By Christopher GoffardLos Angeles Times
YORBA LINDA, Calif. — In the official narrative of the Richard Nixon Library & Birthplace, Carl Bernstein has long been one of the villains, a reporter whose name — along with that of former Washington Post colleague Bob Woodward — elicited special loathing.
That sentiment was on display at the Watergate exhibit that stood for years in the Yorba Linda library where a Nixon-approved text falsely accused the reporters of offering bribes to further their coverage of the scandal that drove the 37th president from office.
The exhibit was torn down in March, marking a symbolic turning point for an institution ridiculed by scholars since its 1990 opening. Another milestone came Monday: Bernstein visited for the first time. He pronounced it “a very moving experience.”
Touring the grounds before his scheduled speech, the reporter-turned-bestselling-author quietly entered the white clapboard farmhouse where Nixon was born. He peered at the piano where, as a boy, Nixon learned to play. He bent before a glass case to examine the marriage certificate of Nixon’s parents.
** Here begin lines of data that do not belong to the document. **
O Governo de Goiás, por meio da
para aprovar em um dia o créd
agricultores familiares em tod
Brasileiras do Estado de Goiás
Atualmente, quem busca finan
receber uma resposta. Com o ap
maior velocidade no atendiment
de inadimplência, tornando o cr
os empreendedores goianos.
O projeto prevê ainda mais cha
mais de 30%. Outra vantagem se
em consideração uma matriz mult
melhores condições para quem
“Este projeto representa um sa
He walked around the helicopter where Nixon took his final flight off the White House lawn.
“It’s impossible … not to feel some kind of strange kinship and not to feel part of this place,” Bernstein later told the crowd that filled a 300-seat auditorium.
Bernstein came at the invitation of Tim Naftali, the library’s first federal director, who in July presided over the library’s shift from a privately run facility — controlled by Nixon loyalists — to a National Archives institution. Among Naftali’s first acts was the dismantling of the Watergate exhibit that characterized the scandal as a “coup” hatched by the president’s enemies. He expects the new Watergate exhibit, which will feature first-person oral accounts by participants in the drama — including Bernstein — to open in January.
While the National Archives runs the library now, the Nixon Foundation runs the museum’s gift shop and funds exhibits, many of them celebratory. After touring the museum, Bernstein said he found the two functions were “a wonderful melding ” that helped cast Nixon on a human scale and conveyed “a magnificent feeling about a whole life lived.”
“Bob (Woodward) and I are bound in our lives to this man, and each of us has spent a lot of our lives thinking about him,” he said in an interview. “He’s a genuinely tragic figure, and you feel some of that tragedy here. He spent his life seeking the presidency and was forced to resign not because of his policy failures but because of his flaws.”
Bernstein, who was promoting his new Hillary Rodham Clinton biography, “A Woman In Charge,” said that if he had predicted in the late 1990s that he would be speaking at the Nixon Library about Clinton as a plausible next president, “I think I would have been accused of smoking something — inhaling.”
Not all those in attendance at his speech were aware of Bernstein’s iconic status. Sayra Morales, 26, a journalism student at Fullerton College, said she attended for extra credit. She said she is unfamiliar with the details of Nixon’s presidency, of Watergate, of Bernstein’s role in history. She knows him as the author of the Clinton biography.
“I’m not big on politics,” she said.
Absent for Bernstein’s appearance was John Taylor, the director of the Nixon Foundation who helped write the text of the original Watergate exhibit. Taylor was reportedly on vacation in Hawaii, though Naftali said he was aware of Bernstein’s visit and had “embraced” it.
Naftali said he was delighted with the crowd, which had turned out despite Bernstein’s notable lack of conservative credentials.
“I was told when I got here it couldn’t be done,” the new director said.